All the more reason not to expect mappers or data consumers to rely on width measurements to express whether something overlaps something else.
From my perspective, this is almost correct, but a parking lane
can still be implied by the provision of ample space. In the U.S., signs are only present in neighborhoods where curbside parking can be restricted in any way; markings are only present where a poorly parked car would be a collision hazard due to limited horizontal space; and the only reason for a surface change would be a concrete pad to prevent heavy delivery trucks from damaging the asphalt pavement. Otherwise, they’ll just pave some more asphalt and call it a day, yet the result is functionally equivalent to implementing all this additional infrastructure. I don’t think we can rule this out in other countries either.

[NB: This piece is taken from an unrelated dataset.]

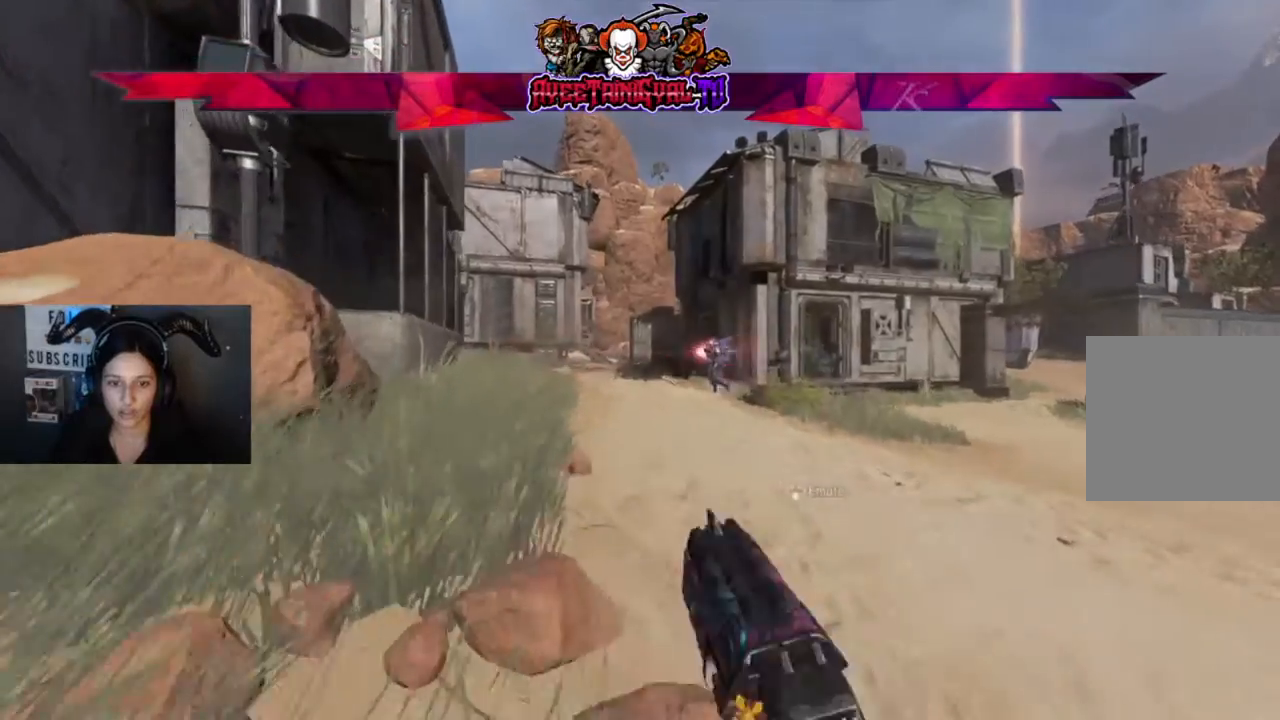
{"buttons": [], "left_stick": "up", "right_stick": "center", "events": [[33, "L3", "up"], [300, "right_stick", "down-left"], [433, "right_stick", "center"]]}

To reiterate, if two can validly drive side by side, it isn’t a single lane. If one can validly drive beside a parked car, it isn’t a single lane. This is not about physically blocking a lane, which depends on so many specific factors, but rather about the social construct of mandatorily maintaining a lane as a road user – two orthogonal concepts. On a conventional street, this only affects cyclists and pedestrians by analogy to motorists (or else we would count bike lanes in lanes=*
).
I think this is a good practical concept to maintain in OSM tagging, versus a rigid global standard that relies too heavily on rules from one part of the world. We need an obvious way to record this social construct. Otherwise, the earlier joke about lanes=2.2
might not be so silly after all.
If we want to additionally indicate whether parked vehicles impede moving vehicles, we need a series of subkeys, not just a few values in a single key. For one thing, motorcycle parking isn’t necessarily going to impede car traffic or vice versa. There’s also a temporal dimension, most notably local rules allowing delivery vehicles to block travel lanes. And bike lanes are often blocked by other obstacles such as garbage bins on Tuesdays or long-term homeless encampments. This is all interesting and useful information, but the use cases are mostly distinct from the use cases for lane counting.